Recently there's been a lot of conversation in the blogosphere on the validity of small presses in the publishing world. It's gotten so heated that pub peeps are arguing all over Twitter--and making interesting points on both sides. Because I'm both an agented writer aiming for publication, and an editor for a small press, both sides of the argument have drawn my attention. In case you've missed the conversation, I wanted to post links to some of the main points to get you caught up.

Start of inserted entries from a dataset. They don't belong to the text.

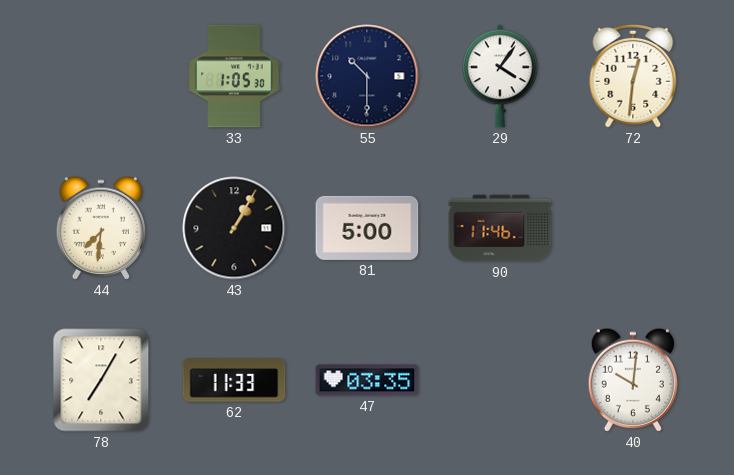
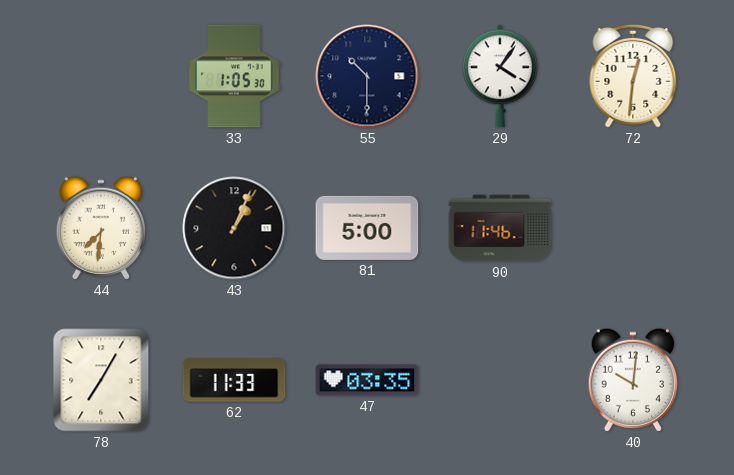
43: 1:05 -> 1:04
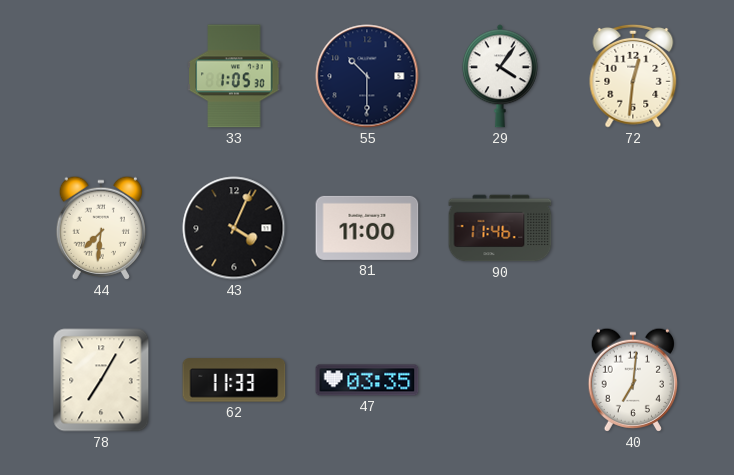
43: 1:04 -> 4:04
81: 5:00 -> 11:00
40: 10:01 -> 7:01
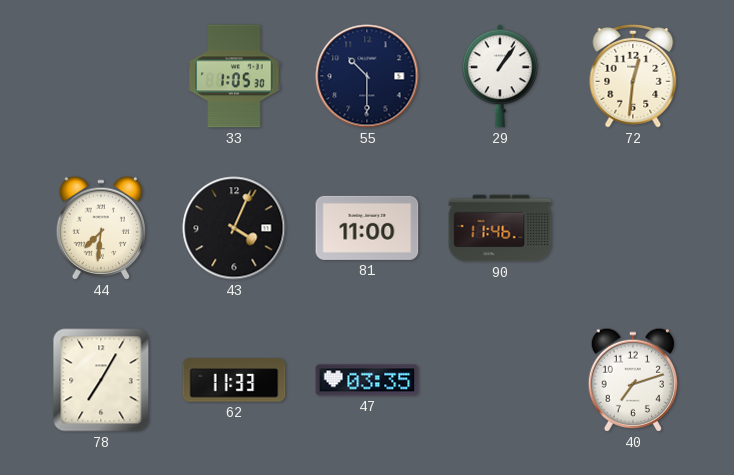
29: 4:06 -> 1:06
40: 7:01 -> 7:12
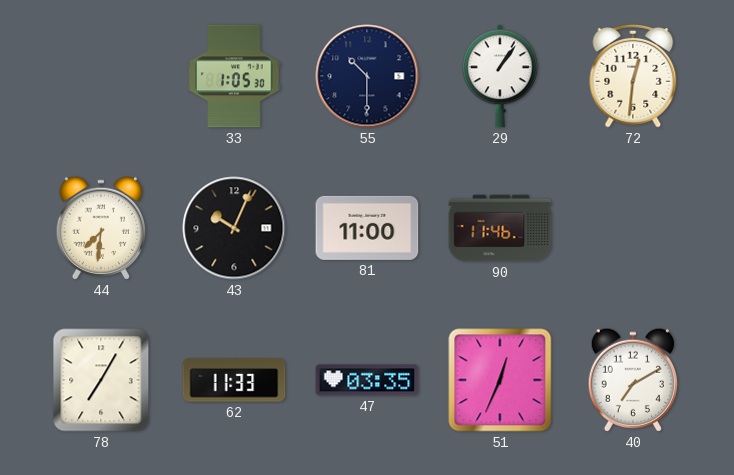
43: 4:04 -> 10:04
51: none -> 12:34
40: 7:12 -> 7:10
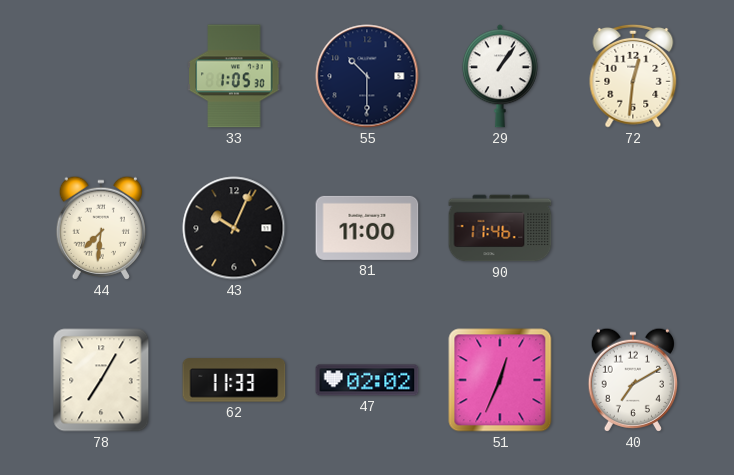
47: 03:35 -> 02:02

SFWA published this comprehensive post in their Writer Beware section a couple months back on evaluating the validity of a small press:
It started some conversation, but the most heated part of the debate began with this post from Beth Revis on Reddit listing the red flags for small presses that may not be on the up-and-up:
Some Small Presses Aren't Worth it
Beth's post caused riled-up small press publishers (and even some authors) to start defending themselves on Twitter. I won't name names, but you can read a slew of tweets from publishing world players and see some venom flying. Almost immediately, bestselling small press author Jennifer L. Armentrout put up this post on her blog:
My Name is JLA and I'm Published with a Small Press
Soon after, agents involved in the discussion began posting lists of specific small presses whose validity they could confirm, a useful addition to unpublished authors who were following the no-press-named debate online. For example, agency Foreword Literary, a new conglomerate of experienced agents, listed their favorites here:
Small Presses and the Interwebz
I think the moral of everyone's story is that there are some crappy small presses out there, and there are some great ones too, and each writer must do exhaustive research (starting by reading all of the links above) to figure out the best path for her particular manuscript.